Not enough to drastically reduce prices, as with taxes in France, the Audi R8 cost around €200,000. Still, a small version with the Volkswagen Group’s turbocharged 3.0-liter V6 might have made sense to keep the price down. Perhaps she would have walked through the flowerbeds of the Audi TT RS, which with its 400 hp. is also a small supercar in terms of power.

Audi R8 for purists?

Speaking of the Audi TT RS, the ring firm would work on the R8, but with the famous five-cylinder most powerful TT and RS 3. The information came from Marcos Márquez, project manager for synthetic fuel production at Porsche, who gave an interview to journalist Steve Sutcliffe for The Intercooler magazine.

Even better, this Audi R8 would be eligible for a five-cylinder 2.5-liter TFSI, and to the transmission only to the rear wheels and a manual gearbox.
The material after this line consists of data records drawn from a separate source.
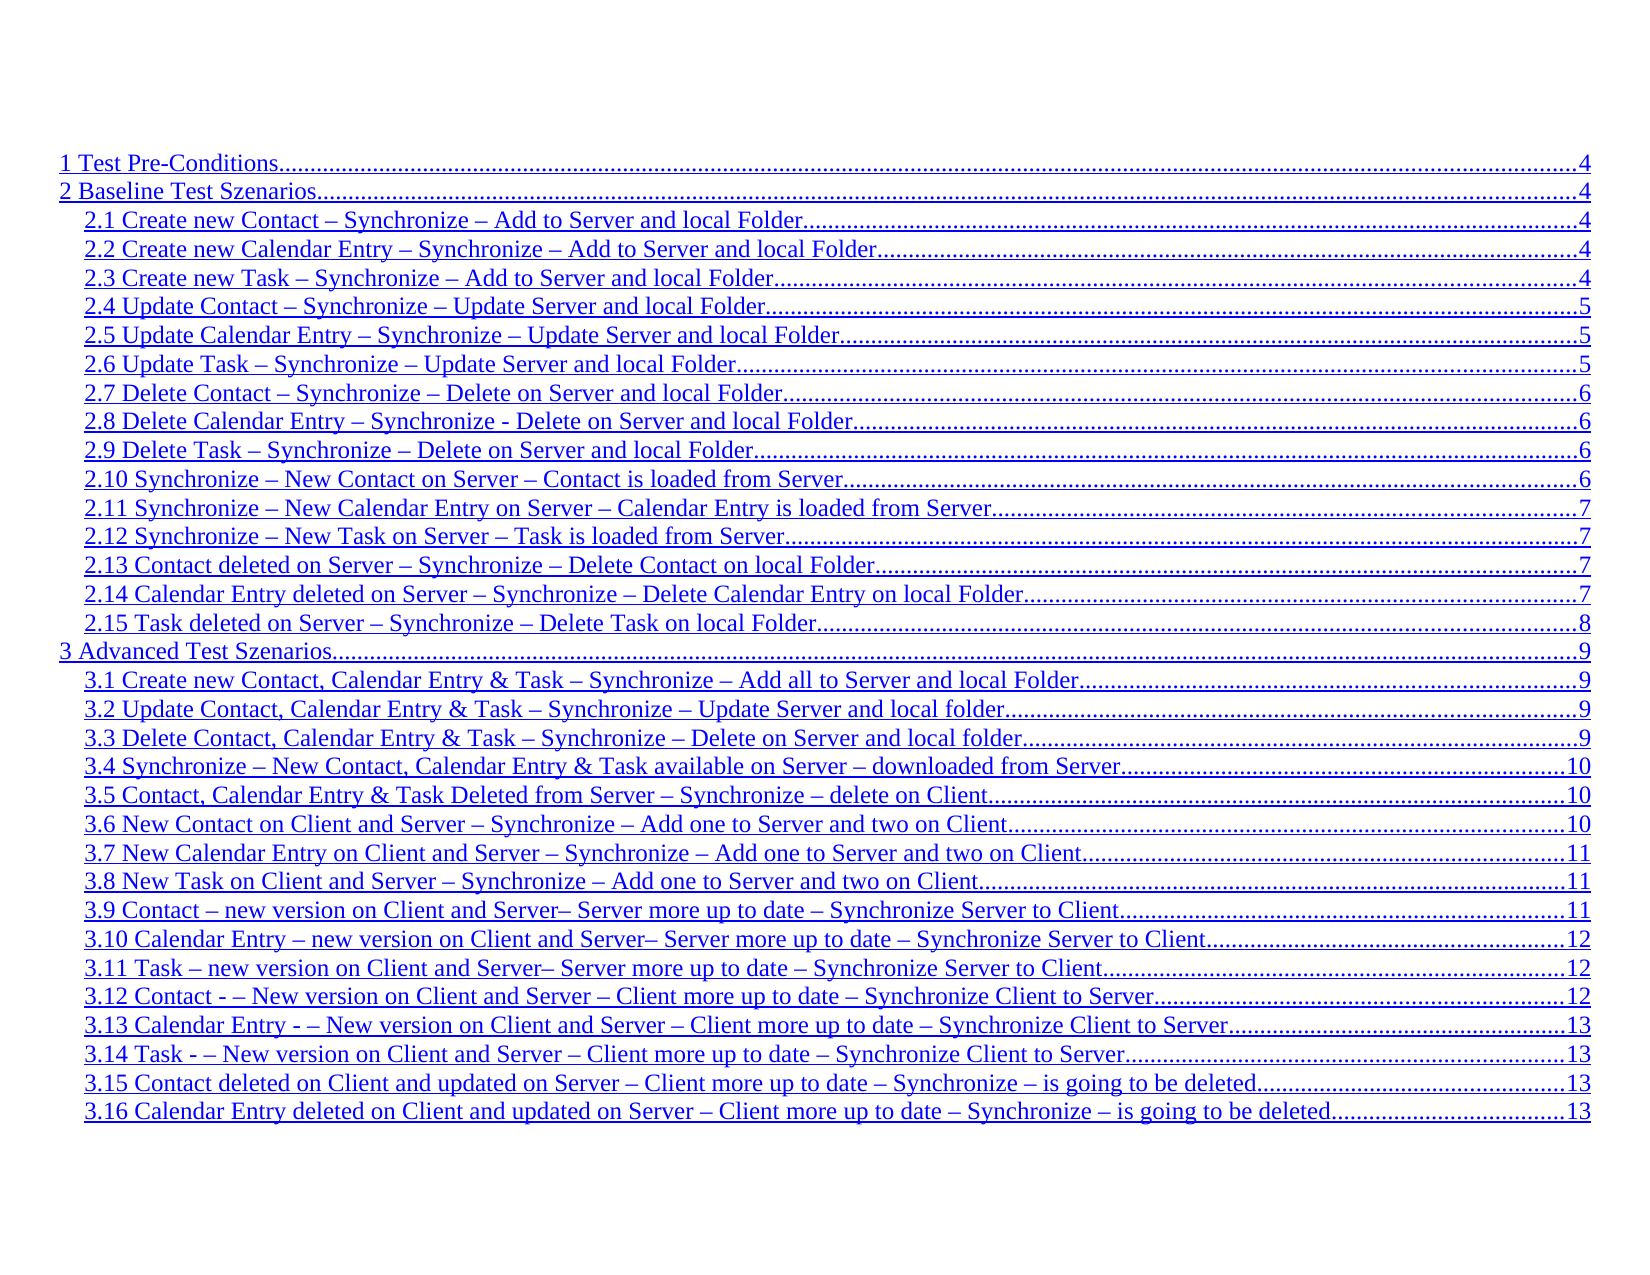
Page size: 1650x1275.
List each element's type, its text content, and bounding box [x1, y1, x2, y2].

text 2.9 Delete Task – Synchronize – Delete on Server and local Folder 6 [84, 435, 1591, 460]
text 3.11 Task – new version on Client and Server– Server more up to date – Synchronize Server to Client 12 [84, 953, 1591, 978]
text 2.1 Create new Contact – Synchronize – Add to Server and local Folder 4 [84, 205, 1591, 230]
text 2.2 Create new Calendar Entry – Synchronize – Add to Server and local Folder 4 [84, 234, 1591, 259]
text 3.5 Contact, Calendar Entry & Task Deleted from Server – Synchronize – delete on Client 10 [84, 780, 1591, 805]
text 3.1 Create new Contact, Calendar Entry & Task – Synchronize – Add all to Server and local Folder 9 [84, 665, 1591, 690]
text 3.12 Contact - – New version on Client and Server – Client more up to date – Synchronize Client to Server 12 [84, 981, 1591, 1006]
text 2.6 Update Task – Synchronize – Update Server and local Folder 5 [84, 349, 1591, 374]
text 2.7 Delete Contact – Synchronize – Delete on Server and local Folder 6 [84, 378, 1591, 403]
text 3 Advanced Test Szenarios 9 [59, 636, 1591, 661]
text 2.8 Delete Calendar Entry – Synchronize - Delete on Server and local Folder 6 [84, 406, 1591, 431]
text 3.9 Contact – new version on Client and Server– Server more up to date – Synchronize Server to Client 11 [84, 895, 1591, 920]
text 3.4 Synchronize – New Contact, Calendar Entry & Task available on Server – downloaded from Server 10 [84, 751, 1591, 776]
text 3.2 Update Contact, Calendar Entry & Task – Synchronize – Update Server and local folder 9 [84, 694, 1591, 719]
text 2.4 Update Contact – Synchronize – Update Server and local Folder 5 [84, 291, 1591, 316]
text 2.15 Task deleted on Server – Synchronize – Delete Task on local Folder 8 [84, 608, 1591, 633]
text 2.14 Calendar Entry deleted on Server – Synchronize – Delete Calendar Entry on local Folder 7 [84, 579, 1591, 604]
text 2.11 Synchronize – New Calendar Entry on Server – Calendar Entry is loaded from Server 7 [84, 493, 1591, 518]
text 3.7 New Calendar Entry on Client and Server – Synchronize – Add one to Server and two on Client 11 [84, 838, 1591, 863]
text 3.10 Calendar Entry – new version on Client and Server– Server more up to date – Synchronize Server to Client 12 [84, 924, 1591, 949]
text 2.10 Synchronize – New Contact on Server – Contact is loaded from Server 6 [84, 464, 1591, 489]
text 2.3 Create new Task – Synchronize – Add to Server and local Folder 4 [84, 263, 1591, 288]
text 3.8 New Task on Client and Server – Synchronize – Add one to Server and two on Client 11 [84, 866, 1591, 891]
text 2.12 Synchronize – New Task on Server – Task is loaded from Server 7 [84, 521, 1591, 546]
text 3.13 Calendar Entry - – New version on Client and Server – Client more up to date – Synchronize Client to Server 13 [84, 1010, 1591, 1035]
text 1 Test Pre-Conditions 4 [59, 148, 1591, 173]
text 3.15 Contact deleted on Client and updated on Server – Client more up to date – Synchronize – is going to be deleted 13 [84, 1068, 1591, 1093]
text 2.5 Update Calendar Entry – Synchronize – Update Server and local Folder 5 [84, 320, 1591, 345]
text 3.16 Calendar Entry deleted on Client and updated on Server – Client more up to date – Synchronize – is going to be deleted 13 [84, 1096, 1591, 1121]
text 3.3 Delete Contact, Calendar Entry & Task – Synchronize – Delete on Server and local folder 9 [84, 723, 1591, 748]
text 2 Baseline Test Szenarios 4 [59, 176, 1591, 201]
text 3.14 Task - – New version on Client and Server – Client more up to date – Synchronize Client to Server 13 [84, 1039, 1591, 1064]
text 3.6 New Contact on Client and Server – Synchronize – Add one to Server and two on Client 10 [84, 809, 1591, 834]
text 2.13 Contact deleted on Server – Synchronize – Delete Contact on local Folder 7 [84, 550, 1591, 575]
As such, this model would be the opposite of the second-generation R8 launched in 2015, which was only available with a V10 and an automatic transmission. Most of the versions sold were also four-wheel drive, until the arrival of rear-wheel drive versions, organized by the limited edition RWS introduced in 2017.

As powerful as a V10?

Marcos Marquez clarified, in particular, that the five-cylinder R8 is expected almost as good as the V10, with more torque than the ten-cylinder’s 540 Nm. A five-cylinder engine would also reduce consumption and CO2 emissions.2, while not losing productivity.

“It’s a shame, because the five-cylinder turbo engine was a good engine, powerful and sounded different. I think it would work well in R8. The car was also lighter and more nimble, but maybe some people at Audi Sport thought it didn’t look like a real R8, so they decided the car wouldn’t see the light of day.”– says Marcos Marquez.